Building your own bee and insect-friendly haven

As the saying goes, “build it and they will come”. Here’s what you can do at home, according to the experts.

Create a habitat

– Increase undisturbed, untilled areas. Establish wildflower meadow areas or perennial beds. Hold back on mowing.

– Reduce impenetrable landscaping such as concrete paving.

– Leave decaying stubble in over winter. Try planting around it.

– Keep a few rotten logs in the garden.

– Buy or make your own bee hotel with hollow wooden, cardboard or bamboo tubes and sticks for wild bees to nest in.

– Build a pond with waterlilies and cattails (useful as egg-laying sites) and other aquatic flowers to help foster populations of dragonflies and other water-based insects.

– Make hollows with rocks and earth for insects to shelter in.

– Create open spaces like paths, meadow areas and ponds.
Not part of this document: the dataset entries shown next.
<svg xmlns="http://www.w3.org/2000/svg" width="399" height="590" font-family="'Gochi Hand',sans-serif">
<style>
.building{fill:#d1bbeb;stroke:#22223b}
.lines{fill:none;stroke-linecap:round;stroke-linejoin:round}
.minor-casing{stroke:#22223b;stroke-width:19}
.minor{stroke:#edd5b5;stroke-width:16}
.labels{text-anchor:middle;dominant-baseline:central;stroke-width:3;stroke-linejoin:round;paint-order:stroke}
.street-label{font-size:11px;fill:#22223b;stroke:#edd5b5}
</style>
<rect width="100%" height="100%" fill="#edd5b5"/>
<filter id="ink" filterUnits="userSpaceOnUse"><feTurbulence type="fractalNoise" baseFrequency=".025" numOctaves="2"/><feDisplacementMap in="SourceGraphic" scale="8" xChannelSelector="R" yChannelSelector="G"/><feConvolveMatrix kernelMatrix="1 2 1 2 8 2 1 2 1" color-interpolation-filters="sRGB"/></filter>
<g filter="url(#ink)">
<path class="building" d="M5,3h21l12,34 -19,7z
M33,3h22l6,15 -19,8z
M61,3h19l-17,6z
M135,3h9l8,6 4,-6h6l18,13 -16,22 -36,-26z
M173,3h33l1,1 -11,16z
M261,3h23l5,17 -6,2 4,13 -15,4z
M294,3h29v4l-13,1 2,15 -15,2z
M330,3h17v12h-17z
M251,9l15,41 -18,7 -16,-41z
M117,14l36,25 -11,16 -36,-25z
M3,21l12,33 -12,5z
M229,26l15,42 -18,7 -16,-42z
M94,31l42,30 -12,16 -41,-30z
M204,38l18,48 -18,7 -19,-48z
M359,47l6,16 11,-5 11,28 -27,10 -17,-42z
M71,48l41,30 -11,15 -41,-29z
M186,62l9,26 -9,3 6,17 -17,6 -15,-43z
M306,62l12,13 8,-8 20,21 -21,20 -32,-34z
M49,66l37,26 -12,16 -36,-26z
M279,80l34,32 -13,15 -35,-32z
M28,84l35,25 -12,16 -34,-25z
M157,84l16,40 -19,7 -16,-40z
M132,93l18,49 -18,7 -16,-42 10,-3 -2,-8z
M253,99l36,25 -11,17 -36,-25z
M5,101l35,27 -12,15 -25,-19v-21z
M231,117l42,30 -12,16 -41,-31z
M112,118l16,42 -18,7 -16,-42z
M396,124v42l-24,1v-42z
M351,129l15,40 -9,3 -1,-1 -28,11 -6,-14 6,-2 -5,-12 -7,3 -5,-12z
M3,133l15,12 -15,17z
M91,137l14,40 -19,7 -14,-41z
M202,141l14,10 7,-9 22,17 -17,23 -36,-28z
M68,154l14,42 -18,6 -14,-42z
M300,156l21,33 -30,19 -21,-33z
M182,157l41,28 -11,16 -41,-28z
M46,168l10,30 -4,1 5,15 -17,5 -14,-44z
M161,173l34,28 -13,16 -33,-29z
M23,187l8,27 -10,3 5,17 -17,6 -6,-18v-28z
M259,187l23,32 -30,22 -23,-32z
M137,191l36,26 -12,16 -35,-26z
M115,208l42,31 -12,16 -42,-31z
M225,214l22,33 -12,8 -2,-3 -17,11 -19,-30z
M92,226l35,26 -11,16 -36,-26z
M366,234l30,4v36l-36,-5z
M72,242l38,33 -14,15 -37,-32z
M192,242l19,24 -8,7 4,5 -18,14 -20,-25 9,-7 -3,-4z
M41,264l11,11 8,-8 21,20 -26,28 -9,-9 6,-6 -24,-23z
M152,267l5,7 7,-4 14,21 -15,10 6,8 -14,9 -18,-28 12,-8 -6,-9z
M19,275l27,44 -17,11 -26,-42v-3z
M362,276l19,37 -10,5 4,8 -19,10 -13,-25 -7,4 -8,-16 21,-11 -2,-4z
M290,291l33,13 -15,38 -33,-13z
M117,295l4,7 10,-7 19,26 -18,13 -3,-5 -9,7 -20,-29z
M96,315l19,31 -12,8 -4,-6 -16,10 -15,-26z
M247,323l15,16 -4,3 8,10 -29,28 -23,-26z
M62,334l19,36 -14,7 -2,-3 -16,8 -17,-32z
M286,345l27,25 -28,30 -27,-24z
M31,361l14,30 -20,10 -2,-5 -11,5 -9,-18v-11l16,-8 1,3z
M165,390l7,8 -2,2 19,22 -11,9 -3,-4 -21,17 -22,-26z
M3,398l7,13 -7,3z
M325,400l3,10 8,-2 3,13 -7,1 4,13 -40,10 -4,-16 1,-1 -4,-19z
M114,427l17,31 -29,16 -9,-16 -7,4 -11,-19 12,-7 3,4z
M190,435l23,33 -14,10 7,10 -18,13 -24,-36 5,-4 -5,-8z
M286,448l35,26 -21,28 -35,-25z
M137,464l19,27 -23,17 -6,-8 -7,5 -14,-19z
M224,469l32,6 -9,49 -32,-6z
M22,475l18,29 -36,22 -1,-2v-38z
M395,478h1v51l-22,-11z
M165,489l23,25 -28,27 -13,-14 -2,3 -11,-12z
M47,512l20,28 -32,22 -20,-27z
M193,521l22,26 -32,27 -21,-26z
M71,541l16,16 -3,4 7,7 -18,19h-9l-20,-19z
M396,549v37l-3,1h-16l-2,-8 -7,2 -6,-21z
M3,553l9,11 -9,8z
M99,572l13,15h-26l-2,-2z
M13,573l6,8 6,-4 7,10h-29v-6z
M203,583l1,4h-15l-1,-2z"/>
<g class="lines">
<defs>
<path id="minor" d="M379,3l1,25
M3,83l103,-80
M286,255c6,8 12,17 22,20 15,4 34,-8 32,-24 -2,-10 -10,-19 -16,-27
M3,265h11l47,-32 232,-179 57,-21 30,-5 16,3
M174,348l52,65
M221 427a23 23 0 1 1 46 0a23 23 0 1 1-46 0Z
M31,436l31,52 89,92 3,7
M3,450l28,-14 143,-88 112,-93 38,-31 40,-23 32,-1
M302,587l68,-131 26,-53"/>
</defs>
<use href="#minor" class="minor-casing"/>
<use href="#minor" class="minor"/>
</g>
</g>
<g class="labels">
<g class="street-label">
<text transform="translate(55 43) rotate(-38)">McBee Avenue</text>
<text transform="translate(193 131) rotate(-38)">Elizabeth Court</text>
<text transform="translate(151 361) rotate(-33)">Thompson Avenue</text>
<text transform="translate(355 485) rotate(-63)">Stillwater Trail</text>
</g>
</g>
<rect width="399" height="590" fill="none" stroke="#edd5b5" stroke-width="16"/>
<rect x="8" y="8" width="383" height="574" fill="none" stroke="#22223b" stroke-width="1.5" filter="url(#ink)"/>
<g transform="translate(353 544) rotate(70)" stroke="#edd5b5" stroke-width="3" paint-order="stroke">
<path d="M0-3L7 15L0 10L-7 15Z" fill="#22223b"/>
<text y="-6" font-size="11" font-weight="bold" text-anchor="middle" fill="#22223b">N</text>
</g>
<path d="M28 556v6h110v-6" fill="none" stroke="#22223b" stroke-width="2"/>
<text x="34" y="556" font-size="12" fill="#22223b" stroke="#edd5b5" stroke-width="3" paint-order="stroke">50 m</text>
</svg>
Butterflies need the warmth of the sun and like flying over sunny, open spaces.

– Create a small shallow water pool for insects to access water in hot months.

Go organic

– Avoid using pesticides, fungicides, herbicides and other chemicals.

– Avoid pesticide-treated wood landscaping.
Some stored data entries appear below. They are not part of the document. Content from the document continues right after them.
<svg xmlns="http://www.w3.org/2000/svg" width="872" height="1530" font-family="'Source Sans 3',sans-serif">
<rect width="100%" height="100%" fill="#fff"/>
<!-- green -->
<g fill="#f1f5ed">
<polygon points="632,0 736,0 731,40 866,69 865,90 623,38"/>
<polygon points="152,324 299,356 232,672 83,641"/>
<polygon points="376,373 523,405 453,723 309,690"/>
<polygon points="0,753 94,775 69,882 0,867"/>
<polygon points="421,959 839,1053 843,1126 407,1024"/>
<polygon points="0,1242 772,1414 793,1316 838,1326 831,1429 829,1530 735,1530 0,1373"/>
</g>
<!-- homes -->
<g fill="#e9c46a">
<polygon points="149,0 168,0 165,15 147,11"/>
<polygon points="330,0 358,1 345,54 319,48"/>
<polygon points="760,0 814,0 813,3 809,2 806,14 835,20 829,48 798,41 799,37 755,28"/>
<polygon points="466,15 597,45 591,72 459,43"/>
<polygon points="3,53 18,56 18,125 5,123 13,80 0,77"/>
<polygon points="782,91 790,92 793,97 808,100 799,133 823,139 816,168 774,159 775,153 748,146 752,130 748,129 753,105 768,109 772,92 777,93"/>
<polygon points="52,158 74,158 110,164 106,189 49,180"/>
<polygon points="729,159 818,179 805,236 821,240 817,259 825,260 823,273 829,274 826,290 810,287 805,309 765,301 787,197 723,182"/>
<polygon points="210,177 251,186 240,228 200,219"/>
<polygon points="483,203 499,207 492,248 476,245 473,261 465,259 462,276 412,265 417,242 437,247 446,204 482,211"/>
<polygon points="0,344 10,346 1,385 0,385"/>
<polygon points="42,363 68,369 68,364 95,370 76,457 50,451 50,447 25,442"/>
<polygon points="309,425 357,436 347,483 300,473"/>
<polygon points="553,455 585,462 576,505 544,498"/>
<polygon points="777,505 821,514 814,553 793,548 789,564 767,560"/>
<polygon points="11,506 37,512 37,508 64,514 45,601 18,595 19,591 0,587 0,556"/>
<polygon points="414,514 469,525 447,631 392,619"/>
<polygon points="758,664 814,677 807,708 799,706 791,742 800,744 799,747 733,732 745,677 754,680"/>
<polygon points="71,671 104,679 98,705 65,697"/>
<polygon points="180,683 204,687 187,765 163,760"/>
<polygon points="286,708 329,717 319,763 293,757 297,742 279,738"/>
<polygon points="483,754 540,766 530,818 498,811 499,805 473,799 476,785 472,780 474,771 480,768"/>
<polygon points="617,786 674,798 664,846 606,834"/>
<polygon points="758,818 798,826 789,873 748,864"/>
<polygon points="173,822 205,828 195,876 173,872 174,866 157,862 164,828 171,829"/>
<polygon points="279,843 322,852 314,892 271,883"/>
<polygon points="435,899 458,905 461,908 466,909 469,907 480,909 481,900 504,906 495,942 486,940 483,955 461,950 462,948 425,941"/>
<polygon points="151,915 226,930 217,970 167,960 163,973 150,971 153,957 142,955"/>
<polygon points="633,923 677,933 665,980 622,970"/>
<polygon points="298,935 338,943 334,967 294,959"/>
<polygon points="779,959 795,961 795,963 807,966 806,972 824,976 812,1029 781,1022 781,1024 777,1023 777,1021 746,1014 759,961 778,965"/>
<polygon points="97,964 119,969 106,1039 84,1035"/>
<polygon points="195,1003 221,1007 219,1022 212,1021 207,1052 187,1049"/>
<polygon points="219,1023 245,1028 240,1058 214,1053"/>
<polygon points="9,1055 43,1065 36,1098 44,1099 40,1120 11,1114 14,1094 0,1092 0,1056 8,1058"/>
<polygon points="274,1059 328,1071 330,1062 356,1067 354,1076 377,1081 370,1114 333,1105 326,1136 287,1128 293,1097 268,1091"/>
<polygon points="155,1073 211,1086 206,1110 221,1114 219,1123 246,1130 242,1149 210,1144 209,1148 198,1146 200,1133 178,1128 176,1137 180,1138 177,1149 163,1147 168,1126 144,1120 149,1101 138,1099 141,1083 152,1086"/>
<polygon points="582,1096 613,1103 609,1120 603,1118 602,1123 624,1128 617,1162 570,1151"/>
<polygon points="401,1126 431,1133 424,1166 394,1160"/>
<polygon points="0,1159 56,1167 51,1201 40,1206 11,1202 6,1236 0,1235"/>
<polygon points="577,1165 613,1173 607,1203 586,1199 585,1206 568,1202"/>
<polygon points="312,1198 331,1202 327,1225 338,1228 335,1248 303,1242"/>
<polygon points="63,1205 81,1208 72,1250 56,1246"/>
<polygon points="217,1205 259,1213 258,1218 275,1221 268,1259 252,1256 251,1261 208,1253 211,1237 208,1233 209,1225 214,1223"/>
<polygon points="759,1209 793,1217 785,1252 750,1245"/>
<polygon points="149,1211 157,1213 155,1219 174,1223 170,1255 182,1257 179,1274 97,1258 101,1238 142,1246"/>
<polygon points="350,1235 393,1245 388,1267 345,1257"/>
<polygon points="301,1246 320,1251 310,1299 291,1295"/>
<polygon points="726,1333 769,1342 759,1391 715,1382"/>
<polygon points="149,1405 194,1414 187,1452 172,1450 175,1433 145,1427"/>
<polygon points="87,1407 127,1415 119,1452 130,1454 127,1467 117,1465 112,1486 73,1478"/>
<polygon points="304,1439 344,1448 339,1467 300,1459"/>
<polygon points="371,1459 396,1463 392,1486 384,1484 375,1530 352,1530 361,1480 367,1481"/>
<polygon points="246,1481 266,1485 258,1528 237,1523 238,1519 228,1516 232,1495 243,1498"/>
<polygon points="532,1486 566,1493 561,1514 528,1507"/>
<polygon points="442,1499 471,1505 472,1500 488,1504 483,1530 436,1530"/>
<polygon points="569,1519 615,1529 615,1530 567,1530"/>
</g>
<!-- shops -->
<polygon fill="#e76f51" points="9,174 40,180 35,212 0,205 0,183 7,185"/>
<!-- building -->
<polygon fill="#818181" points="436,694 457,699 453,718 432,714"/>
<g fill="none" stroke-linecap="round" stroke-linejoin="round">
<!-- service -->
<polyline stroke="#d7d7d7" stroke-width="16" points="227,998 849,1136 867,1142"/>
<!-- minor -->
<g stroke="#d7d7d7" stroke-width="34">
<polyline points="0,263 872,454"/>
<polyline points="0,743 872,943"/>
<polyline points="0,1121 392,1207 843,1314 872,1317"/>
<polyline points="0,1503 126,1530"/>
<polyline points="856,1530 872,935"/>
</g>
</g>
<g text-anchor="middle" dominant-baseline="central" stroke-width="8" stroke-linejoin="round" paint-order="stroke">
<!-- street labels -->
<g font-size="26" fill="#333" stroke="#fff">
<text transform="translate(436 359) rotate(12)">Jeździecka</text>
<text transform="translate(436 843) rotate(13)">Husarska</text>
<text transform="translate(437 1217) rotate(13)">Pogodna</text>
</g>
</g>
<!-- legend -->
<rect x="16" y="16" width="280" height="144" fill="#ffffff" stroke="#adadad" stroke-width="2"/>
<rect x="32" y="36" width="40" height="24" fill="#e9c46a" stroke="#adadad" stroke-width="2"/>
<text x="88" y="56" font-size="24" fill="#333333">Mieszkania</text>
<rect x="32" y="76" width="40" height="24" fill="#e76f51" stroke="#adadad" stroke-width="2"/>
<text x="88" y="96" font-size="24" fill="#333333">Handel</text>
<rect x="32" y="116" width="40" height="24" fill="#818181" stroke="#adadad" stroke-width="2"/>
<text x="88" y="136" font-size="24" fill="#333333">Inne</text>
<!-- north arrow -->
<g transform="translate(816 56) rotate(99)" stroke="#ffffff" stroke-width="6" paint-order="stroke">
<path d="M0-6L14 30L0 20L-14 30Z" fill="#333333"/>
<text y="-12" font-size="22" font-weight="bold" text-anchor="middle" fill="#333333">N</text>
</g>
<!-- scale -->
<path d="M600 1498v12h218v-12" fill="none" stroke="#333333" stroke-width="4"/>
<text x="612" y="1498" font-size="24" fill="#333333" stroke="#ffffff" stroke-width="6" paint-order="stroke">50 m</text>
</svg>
– Learn about and practise organic sustainable gardening.

– Avoid buying plants where the seeds have been pesticide-treated. “For the first year or two those bee-friendly plants have pesticide in the plant itself,” Pettis says. “The bees feed on the nectar and pollen and there’d be a little bit of pesticide there. It will weaken them.”

Stock the pantry

– Bees need pollen and nectar; butterflies also feed off flower nectar plus tree sap and organic matter.

– Design your garden to bloom through the seasons. “Mid-summer and early autumn is the critical time,” Pettis says. “There’s lots of stuff in the spring. Below temperatures of 10-12°C, honeybees cluster inside the hive, surviving off the honey they’ve stored. The wild, solitary bees usually burrow into some kind of protection and hibernate. If the temperature’s too cold, they can’t fly.”

– Foster biodiversity in your garden.

– Let your veggies go to seed for additional flowers.

– Avoid conifers, modern hybrid flowers and lawn — they don’t offer much for bees and other insects.

– If you live in a unit, add flowering potted plants to your balcony, window, or shared communal space.

Favoured plants

– Bees love all flowers in the mint (Lamiaceae) family, including bee balm, hyssop, rosemary, salvia, sage, catnip, lavender, thyme, oregano and basil, Pettis says. “Any kind of good nectar plant is really valuable. There are all these kinds of things that are rare, but bees will find them.”

– Bees love echinacea, butterfly bush and borage (known as bee bush or bee bread).

– Indigenous natives like banksia, bottlebrush, tea tree, eucalyptus and some wattles produce lots of pollen or nectar.

– Daisies. Bees enjoy ranging on the shallow flowers. Butterflies like the flat tops for landing on.

– Flat-topped, umbel-shaped flowering plants like dill, coriander, parsley, fennel, angelica and Queen Anne’s lace. Beneficial predator insects like ladybirds and hoverflies favour umbels for landing and sheltering sites. Bees thrive on the flowers.

– The flowers of Alliums (the onion family) and fruiting trees.

– Dandelions, buttercups and clover.

– To attract butterflies try butterfly bush, verbena, salvia, wallflower, nettle, passionfruit and native grasses. If you want butterflies, you have to help caterpillars (few survive to become butterflies). Give them hiding places.

– Night-blooming flowers support moths.

Educate others

– Use your insect-friendly garden as a conversation starter to educate the neighbourhood.